Population-bc3a5f915411445699f8cf6438817ff1 finished! The total probability was: 0.6149734610296613. It took a total of 17.603368997573853s to run 256 systems on 4 cores
There were no errors found in this run.
Done population run!

After the run is complete, some technical report on the run is returned. I stored that in analytics. As we can see below, this dictionary is like a status report of the evolution. Useful for e.g. debugging.

[10]:
print(analytics)
{'population_name': 'bc3a5f915411445699f8cf6438817ff1', 'evolution_type': 'grid', 'failed_count': 0, 'failed_prob': 0, 'failed_systems_error_codes': [], 'errors_exceeded': False, 'errors_found': False, 'total_probability': 0.6149734610296613, 'total_count': 256, 'start_timestamp': 1631305570.458824, 'end_timestamp': 1631305588.062193, 'total_mass_run': 5246.190724478048, 'total_probability_weighted_mass_run': 0.6347400152389439, 'zero_prob_stars_skipped': 0}
[11]:
# make a plot of the luminosity distribution using Seaborn and Pandas
import seaborn as sns
import pandas as pd
from binarycpython.utils.functions import pad_output_distribution

# set up seaborn for use in the notebook
sns.set(rc={'figure.figsize':(20,10)})
sns.set_context("notebook",
                font_scale=1.5,
                rc={"lines.linewidth":2.5})


titles = { 0 : "Primary",
           1 : "Secondary",
           2 : "Unresolved" }

# choose to plot the
# PRIMARY, SECONDARY or UNRESOLVED
nstar = UNRESOLVED

plots = {}

# pad the distribution with zeros where data is missing
for n in range(0,3):
    pad_output_distribution(population.grid_results['luminosity distribution'][n],
                            binwidth['luminosity'])
    plots[titles[n] + ' ZAMS luminosity distribution'] = population.grid_results['luminosity distribution'][n]
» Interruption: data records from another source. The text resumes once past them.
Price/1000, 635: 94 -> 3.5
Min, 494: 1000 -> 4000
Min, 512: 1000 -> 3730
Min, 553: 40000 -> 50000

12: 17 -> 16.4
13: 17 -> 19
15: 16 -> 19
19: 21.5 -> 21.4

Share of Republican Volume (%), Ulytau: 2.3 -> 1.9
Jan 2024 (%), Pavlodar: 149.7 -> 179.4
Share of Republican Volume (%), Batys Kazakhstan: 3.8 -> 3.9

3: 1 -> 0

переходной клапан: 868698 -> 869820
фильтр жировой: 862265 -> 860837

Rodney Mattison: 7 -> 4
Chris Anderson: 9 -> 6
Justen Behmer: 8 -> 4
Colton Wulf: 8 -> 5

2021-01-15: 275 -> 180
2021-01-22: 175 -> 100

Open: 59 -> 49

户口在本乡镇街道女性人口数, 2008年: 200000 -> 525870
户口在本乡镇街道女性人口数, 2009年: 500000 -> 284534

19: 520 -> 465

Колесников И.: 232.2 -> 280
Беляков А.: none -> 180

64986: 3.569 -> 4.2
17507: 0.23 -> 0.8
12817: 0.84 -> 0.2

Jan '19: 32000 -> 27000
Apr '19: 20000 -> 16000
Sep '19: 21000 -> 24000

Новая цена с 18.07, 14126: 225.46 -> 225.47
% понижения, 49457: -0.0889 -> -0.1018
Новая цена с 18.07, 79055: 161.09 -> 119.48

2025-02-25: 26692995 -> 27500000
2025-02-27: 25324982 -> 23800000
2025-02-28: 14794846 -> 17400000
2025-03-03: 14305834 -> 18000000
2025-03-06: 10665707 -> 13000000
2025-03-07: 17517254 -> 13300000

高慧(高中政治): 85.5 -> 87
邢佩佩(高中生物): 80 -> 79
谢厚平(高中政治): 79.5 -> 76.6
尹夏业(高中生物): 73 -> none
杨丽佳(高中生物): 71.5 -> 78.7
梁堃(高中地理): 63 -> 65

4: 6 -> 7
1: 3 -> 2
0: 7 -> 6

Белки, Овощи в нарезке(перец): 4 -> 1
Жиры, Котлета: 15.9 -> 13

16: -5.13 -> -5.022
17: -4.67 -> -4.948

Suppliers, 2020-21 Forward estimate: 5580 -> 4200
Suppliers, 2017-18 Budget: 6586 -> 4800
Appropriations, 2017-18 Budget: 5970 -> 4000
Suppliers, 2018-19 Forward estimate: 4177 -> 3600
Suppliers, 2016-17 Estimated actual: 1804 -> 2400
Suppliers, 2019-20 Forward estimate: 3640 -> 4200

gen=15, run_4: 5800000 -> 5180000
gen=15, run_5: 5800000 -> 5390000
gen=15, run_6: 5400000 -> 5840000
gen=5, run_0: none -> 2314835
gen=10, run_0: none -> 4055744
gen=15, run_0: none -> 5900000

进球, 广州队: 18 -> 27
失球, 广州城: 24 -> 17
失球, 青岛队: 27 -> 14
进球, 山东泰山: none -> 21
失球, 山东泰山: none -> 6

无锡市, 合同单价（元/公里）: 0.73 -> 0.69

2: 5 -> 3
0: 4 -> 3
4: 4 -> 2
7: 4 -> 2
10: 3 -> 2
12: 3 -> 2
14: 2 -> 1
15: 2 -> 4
# make pandas dataframe from our sorted dictionary of data
plot_data = pd.DataFrame.from_dict(plots)

# make the plot
p = sns.lineplot(data=plot_data)
p.set_xlabel("$\log_{10}$ ($L_\mathrm{ZAMS}$ / L$_{☉}$)")
p.set_ylabel("Number of stars")
p.set(yscale="log")
[11]:
[None]
_images/notebook_luminosity_function_binaries_20_1.png

You can see that the secondary stars are dimmer than the primaries - which you expect given they are lower in mass (by definition q=M2/M1<1).

Weirdly, in some places the primary distribution may exceed the unresolved distribution. This is a bit unphysical, but in this case is usually caused by limited resolution. If you increase the number of stars in the grid, this problem should go away (at a cost of more CPU time).

[ ]:
Things to try:
* Massive stars: can you see the effects of wind mass loss and rejuvenation in these stars?
* Alter the metallicity, does this make much of a difference?
* Change the binary fraction. Here we assume a 100% binary fraction, but a real population is a mixture of single and binary stars.
* How might you go about comparing these computed observations to real stars?
* What about evolved stars? Here we consider only the *zero-age* main sequnece. What about other main-sequence stars? What about stars in later phases of stellar evolution?